Motility and microtubule depolymerization mechanisms of the Kinesin-8 motor, KIF19A

2016 
The cells that line the airways and other passages in the body have hair-like structures called cilia on their surface. Maintaining the cilia at an appropriate length is key to allowing fluid to flow efficiently in these passages. A protein called tubulin forms scaffolds known as microtubules that give each cilium its shape and allow it to change length. Motor proteins are also found in cilia, and travel along the microtubules to transport substances. One of these microtubule-based motors, referred to as KIF19A, accumulates at the tip of cilia and controls their length. It does so by combining two actions: it moves along the microtubule to the tip of the cilium, and then removes tubulin molecules from the end. Microtubules are straight along their length and curved at the end, and it is thought that kinesin recognizes both of these shapes in order to carry out these roles.
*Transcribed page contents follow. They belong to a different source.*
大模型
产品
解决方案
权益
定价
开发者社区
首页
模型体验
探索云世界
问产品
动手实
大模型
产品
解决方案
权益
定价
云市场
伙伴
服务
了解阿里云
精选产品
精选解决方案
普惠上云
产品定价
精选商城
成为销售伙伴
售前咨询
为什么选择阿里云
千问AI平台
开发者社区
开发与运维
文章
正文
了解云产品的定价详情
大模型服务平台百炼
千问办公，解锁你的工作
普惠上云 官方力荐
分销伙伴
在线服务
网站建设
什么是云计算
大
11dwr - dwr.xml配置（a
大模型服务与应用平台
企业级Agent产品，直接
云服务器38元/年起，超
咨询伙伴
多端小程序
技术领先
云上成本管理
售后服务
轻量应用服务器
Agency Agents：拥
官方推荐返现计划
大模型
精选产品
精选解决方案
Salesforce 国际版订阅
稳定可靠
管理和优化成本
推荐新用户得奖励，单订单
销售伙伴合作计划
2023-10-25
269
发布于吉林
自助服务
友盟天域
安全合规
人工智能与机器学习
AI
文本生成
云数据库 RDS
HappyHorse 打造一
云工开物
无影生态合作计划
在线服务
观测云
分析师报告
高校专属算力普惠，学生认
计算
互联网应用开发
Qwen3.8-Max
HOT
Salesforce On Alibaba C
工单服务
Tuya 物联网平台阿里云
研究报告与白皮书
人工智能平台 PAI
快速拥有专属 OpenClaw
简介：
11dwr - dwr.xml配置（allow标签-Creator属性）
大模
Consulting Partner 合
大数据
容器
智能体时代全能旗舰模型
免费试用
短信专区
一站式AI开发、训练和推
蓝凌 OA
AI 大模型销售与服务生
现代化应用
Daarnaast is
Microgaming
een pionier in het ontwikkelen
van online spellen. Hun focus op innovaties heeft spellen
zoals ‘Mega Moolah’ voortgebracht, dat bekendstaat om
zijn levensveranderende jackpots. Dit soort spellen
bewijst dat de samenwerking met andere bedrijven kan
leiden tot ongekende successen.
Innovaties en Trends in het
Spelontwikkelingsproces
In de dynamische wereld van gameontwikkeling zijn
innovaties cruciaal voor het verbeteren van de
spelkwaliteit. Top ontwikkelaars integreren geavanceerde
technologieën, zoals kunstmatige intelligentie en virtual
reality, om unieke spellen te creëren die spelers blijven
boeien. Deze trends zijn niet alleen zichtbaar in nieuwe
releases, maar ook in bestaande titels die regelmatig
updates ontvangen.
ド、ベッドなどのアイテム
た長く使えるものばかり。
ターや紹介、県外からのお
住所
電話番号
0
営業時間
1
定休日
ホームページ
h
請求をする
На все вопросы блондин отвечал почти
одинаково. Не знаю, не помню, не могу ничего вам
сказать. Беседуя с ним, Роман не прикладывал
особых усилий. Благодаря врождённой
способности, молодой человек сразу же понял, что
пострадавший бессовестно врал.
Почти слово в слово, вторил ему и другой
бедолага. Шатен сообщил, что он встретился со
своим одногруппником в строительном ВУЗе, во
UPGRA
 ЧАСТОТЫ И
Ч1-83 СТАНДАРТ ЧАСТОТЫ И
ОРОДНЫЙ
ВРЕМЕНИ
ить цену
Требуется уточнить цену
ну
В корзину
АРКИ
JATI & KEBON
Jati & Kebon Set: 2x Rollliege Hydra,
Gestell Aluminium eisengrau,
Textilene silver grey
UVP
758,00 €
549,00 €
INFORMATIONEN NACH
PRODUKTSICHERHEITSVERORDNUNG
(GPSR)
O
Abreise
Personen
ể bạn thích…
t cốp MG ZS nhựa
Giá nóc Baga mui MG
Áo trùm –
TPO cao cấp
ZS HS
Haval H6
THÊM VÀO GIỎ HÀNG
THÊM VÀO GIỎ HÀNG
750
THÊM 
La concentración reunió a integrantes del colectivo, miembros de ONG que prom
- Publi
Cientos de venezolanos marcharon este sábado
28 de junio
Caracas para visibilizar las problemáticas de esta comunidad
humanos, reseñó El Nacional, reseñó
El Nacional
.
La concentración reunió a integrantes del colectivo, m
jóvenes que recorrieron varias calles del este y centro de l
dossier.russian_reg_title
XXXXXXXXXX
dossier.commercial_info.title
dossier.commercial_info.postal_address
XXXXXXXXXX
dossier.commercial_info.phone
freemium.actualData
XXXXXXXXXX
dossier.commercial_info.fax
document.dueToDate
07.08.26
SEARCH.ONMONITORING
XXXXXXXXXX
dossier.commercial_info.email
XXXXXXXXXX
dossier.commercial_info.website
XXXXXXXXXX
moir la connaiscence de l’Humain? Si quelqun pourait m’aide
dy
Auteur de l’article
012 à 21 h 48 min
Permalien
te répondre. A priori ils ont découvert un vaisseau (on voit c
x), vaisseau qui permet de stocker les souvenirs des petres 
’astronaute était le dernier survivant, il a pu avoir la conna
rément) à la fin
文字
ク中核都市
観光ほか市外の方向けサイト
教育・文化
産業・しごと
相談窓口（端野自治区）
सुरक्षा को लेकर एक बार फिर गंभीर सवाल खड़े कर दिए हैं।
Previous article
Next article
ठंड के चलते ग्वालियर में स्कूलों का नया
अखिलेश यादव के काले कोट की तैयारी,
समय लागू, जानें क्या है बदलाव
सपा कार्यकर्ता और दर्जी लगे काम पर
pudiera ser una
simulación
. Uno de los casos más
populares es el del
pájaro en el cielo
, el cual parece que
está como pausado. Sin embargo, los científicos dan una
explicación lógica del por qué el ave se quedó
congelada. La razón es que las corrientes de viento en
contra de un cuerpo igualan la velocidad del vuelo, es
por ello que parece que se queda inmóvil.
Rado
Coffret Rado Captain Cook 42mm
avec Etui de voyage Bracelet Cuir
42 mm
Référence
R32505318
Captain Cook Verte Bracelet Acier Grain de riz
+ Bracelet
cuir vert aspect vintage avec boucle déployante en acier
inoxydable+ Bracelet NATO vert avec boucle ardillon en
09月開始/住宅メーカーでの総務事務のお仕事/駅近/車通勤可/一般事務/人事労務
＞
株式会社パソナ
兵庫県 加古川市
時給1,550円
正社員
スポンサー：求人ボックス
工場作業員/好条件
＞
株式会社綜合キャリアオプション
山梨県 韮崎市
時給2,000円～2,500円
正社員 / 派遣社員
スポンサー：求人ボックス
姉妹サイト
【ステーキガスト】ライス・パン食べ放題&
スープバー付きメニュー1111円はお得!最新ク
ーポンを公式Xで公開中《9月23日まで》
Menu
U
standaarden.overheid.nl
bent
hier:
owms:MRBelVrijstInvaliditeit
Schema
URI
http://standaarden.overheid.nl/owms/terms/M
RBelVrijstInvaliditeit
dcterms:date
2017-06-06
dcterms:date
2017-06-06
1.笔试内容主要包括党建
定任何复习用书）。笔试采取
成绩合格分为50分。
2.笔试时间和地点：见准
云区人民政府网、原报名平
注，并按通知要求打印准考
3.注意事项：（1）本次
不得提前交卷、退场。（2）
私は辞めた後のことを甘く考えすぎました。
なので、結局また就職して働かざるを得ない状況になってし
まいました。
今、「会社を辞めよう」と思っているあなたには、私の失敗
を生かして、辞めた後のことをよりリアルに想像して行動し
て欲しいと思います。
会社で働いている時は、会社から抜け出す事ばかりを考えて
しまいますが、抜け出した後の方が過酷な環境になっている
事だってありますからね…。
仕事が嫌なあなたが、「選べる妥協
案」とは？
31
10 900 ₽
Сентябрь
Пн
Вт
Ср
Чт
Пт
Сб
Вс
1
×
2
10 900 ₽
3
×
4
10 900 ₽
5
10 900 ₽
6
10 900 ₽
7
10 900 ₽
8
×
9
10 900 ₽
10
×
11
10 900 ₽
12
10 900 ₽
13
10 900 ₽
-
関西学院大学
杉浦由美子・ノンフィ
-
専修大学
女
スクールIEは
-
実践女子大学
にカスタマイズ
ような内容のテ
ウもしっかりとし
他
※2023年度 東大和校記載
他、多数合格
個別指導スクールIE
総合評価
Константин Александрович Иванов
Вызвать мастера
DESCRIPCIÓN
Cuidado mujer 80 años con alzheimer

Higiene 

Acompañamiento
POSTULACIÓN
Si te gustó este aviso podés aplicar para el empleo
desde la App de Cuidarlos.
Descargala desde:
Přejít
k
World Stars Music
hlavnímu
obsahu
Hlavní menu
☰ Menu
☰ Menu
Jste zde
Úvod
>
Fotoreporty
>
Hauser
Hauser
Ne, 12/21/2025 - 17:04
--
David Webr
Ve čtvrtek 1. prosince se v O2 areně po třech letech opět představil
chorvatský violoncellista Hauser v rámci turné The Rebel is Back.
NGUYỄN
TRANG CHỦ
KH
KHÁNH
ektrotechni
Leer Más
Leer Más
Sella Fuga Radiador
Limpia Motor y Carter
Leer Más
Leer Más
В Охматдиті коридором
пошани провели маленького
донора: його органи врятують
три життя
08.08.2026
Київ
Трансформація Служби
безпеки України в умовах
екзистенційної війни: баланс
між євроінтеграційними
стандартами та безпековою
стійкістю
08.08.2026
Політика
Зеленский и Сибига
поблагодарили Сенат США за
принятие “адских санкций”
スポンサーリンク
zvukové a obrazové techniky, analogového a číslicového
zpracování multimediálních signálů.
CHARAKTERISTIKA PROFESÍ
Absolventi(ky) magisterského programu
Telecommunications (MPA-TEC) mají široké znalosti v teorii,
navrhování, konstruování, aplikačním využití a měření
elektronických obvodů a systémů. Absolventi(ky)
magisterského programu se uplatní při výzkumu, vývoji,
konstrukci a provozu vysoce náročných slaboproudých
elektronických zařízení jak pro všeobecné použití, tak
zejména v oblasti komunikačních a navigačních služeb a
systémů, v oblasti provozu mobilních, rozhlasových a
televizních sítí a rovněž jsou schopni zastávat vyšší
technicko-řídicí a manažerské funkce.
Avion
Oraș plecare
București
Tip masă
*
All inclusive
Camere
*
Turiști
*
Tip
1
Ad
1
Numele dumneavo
A single region of the KIF19A protein appears to be able to accomplish both roles, but the molecular changes that the protein undergoes to do so are not known. Wang et al. have now investigated these changes by determining the structure of the motor domain of KIF19A from mice using two experimental approaches: X-ray crystallography and cryo-electron microscopy. These structures showed that the specific structural features responsible for the protein's dual roles are indeed clustered on the side of the protein that binds to the microtubule. Wang et al. also identified the regions that make KIF19A flexible enough to fit this interface with both straight and curved microtubules. Next, Wang et al. found that other regions of KIF19A stop it detaching from the microtubule and allow it to stabilize the curved shape of microtubule ends; this stimulates the microtubule to disassemble, or “depolymerize”. The findings show that KIF19A uses multiple strategies to enable it to carry out its roles. To understand better how KIF19A depolymerizes the microtubule, a more detailed structure of KIF19A together with tubulin will be needed. Structural studies of KIF19A in cilia will also be useful to understand how the protein controls the length of microtubules.